EdgeDB-FL: An Edge Database for Federated Learning Updates and Model-State Management
Main article
Abstract
Federated learning deployments on heterogeneous edge devices generate a continuous stream of compressed model updates, differential privacy budgets, training metrics, checkpoint states, and synchronisation logs that collectively define the provenance and reproducibility of every trained model. Yet no purpose-built database exists that structures, versions, and exposes this edge FL state in a machine-queryable and audit-ready form. This paper introduces EdgeDB-FL, a lightweight relational database system specifically designed to manage the full lifecycle of federated learning state on resource-constrained edge infrastructure. EdgeDB-FL organises data into six core tables—EdgeDevice, ClientUpdate, ModelVersion, TrainingRound, PrivacyBudget, and SyncLog—linked by foreign-key constraints and supported by seven composite indexes optimised for the access patterns of FL orchestration, privacy accounting, and convergence analysis workloads. A five-stage processing pipeline ingests on-device training events, compresses gradient updates using top-k sparsification and 8-bit quantisation before database storage, tracks differential privacy epsilon consumption per device, validates updates against server-side model hashes, and exports versioned model artefacts to downstream lakehouse and vector store targets.
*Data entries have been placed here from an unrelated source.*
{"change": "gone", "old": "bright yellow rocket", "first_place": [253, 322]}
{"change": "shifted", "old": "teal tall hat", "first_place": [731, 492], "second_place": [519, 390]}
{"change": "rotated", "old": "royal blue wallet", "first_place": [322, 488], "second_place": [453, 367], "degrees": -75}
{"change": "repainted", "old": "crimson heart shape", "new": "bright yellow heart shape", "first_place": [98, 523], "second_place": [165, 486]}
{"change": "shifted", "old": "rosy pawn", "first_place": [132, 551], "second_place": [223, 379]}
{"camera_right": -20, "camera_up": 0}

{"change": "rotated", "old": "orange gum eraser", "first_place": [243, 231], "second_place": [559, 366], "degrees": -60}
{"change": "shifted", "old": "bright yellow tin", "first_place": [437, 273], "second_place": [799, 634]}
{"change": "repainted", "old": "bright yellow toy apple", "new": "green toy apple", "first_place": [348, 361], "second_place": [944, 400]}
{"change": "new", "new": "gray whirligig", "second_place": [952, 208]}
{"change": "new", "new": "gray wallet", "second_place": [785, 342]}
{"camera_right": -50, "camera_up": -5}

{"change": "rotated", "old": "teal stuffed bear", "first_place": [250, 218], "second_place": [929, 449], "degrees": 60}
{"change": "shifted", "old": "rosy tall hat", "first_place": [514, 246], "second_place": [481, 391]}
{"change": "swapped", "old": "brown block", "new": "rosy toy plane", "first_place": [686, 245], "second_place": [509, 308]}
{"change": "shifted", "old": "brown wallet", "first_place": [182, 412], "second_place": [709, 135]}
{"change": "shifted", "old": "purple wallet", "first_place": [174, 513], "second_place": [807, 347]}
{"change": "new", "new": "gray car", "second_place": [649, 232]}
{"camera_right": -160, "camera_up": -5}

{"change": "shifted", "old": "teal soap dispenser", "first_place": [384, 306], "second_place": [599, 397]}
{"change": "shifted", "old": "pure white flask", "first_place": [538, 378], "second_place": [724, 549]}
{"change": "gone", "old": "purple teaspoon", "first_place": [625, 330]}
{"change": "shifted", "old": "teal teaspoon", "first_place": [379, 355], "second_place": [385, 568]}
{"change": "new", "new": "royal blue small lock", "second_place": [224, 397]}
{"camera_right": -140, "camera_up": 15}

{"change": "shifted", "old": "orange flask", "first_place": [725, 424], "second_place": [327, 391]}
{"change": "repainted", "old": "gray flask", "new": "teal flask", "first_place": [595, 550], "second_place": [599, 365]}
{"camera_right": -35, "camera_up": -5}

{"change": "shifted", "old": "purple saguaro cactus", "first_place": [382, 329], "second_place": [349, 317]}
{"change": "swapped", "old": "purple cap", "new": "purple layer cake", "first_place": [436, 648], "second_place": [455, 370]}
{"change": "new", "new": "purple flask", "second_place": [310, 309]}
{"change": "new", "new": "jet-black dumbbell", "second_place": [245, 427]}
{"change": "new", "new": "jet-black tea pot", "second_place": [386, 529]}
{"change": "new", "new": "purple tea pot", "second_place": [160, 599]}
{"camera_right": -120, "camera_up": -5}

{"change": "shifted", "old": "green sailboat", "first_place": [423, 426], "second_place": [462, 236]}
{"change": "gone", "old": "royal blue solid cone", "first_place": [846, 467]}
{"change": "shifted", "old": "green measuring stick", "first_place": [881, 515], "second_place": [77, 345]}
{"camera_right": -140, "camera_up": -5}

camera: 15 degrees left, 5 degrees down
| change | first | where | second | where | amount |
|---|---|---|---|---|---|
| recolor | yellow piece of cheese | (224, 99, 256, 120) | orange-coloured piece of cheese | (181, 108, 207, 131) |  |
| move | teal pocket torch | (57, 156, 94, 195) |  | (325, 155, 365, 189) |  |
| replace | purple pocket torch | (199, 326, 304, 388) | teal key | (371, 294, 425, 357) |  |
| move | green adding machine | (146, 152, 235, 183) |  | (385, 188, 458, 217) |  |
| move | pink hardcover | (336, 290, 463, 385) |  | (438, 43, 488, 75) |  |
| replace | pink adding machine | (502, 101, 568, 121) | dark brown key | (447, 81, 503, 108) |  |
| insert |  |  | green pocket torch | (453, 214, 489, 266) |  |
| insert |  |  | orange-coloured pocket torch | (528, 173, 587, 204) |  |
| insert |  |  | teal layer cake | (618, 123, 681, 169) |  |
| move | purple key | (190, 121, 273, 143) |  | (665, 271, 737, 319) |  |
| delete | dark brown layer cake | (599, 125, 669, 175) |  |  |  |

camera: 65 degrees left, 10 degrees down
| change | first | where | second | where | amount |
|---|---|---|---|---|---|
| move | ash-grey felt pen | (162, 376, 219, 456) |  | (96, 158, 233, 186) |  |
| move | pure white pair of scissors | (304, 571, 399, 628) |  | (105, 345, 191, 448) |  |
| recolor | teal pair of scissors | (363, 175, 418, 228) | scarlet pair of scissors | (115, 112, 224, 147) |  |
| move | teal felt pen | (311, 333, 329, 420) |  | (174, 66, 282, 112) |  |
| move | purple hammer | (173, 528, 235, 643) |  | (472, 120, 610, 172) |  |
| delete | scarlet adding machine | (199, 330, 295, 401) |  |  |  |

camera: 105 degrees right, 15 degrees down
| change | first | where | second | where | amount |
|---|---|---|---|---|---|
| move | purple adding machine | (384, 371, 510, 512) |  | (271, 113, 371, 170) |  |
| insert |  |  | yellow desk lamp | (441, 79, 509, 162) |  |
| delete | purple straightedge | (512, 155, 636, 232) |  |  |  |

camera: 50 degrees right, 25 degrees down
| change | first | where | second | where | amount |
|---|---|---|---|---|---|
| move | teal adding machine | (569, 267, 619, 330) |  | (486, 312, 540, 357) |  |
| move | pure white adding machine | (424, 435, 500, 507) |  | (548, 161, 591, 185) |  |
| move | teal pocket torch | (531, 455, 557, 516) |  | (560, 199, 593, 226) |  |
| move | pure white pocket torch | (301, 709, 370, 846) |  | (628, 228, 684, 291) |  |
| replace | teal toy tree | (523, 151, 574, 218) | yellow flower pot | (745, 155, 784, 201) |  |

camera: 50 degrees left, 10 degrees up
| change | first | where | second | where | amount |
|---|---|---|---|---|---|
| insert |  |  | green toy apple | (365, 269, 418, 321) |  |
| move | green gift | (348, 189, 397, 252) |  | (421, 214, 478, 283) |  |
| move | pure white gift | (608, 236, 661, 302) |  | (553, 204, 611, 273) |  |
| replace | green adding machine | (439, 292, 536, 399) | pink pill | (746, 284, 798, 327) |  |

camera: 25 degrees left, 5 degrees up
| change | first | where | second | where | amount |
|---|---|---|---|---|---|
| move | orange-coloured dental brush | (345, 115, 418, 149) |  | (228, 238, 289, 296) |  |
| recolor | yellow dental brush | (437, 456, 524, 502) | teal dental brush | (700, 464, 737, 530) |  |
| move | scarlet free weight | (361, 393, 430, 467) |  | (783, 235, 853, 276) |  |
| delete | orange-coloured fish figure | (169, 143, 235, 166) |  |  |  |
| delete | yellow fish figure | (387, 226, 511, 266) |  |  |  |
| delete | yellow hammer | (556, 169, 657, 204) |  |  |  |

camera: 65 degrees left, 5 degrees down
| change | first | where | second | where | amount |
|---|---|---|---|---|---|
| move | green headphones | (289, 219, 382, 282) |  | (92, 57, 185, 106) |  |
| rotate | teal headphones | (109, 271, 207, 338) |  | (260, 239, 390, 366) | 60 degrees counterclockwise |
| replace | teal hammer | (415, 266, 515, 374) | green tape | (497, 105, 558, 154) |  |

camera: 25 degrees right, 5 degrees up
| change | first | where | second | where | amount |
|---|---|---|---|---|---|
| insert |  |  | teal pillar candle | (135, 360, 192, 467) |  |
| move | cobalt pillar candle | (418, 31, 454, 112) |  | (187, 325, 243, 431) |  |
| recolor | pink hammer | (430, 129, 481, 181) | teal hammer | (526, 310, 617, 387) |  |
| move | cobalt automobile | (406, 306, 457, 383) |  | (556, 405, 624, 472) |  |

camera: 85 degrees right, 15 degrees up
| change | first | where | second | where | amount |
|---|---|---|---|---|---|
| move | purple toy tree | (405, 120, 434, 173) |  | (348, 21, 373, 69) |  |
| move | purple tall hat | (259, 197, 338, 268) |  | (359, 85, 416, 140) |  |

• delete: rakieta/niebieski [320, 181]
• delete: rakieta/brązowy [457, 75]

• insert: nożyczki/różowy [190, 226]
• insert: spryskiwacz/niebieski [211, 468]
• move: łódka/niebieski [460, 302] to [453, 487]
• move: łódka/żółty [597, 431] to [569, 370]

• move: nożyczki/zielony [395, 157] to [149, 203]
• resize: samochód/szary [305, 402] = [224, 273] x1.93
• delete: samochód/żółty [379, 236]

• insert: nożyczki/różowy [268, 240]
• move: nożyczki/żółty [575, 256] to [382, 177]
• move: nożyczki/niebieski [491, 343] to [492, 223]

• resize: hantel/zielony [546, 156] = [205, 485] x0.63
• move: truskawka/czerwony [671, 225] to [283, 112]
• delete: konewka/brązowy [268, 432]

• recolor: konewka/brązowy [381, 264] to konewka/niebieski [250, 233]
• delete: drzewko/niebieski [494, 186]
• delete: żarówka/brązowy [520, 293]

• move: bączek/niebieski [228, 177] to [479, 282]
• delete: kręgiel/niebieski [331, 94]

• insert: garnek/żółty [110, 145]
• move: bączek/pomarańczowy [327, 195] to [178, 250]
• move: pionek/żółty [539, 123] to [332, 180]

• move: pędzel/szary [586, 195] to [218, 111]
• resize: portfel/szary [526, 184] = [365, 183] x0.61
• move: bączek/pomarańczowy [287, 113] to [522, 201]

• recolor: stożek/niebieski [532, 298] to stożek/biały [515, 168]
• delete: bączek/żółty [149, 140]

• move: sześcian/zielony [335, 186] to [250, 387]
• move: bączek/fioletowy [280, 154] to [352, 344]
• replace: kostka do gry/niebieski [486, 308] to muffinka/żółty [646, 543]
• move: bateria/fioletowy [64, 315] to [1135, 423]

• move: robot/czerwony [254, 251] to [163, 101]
Experiments across a 200-device benchmark network demonstrate a 77.3% reduction in per-round per-device communication payload relative to standard FL baselines (4.5 KB vs. 19.8 KB), a global test accuracy of 94.6% with differential privacy (ε = 2.0) after 50 rounds, and a median database query latency of 17 ms under 500-device concurrent load. EdgeDB-FL is released as open-source software under MIT licence with a Python SDK, REST and GraphQL APIs, and reproducible experiment notebooks.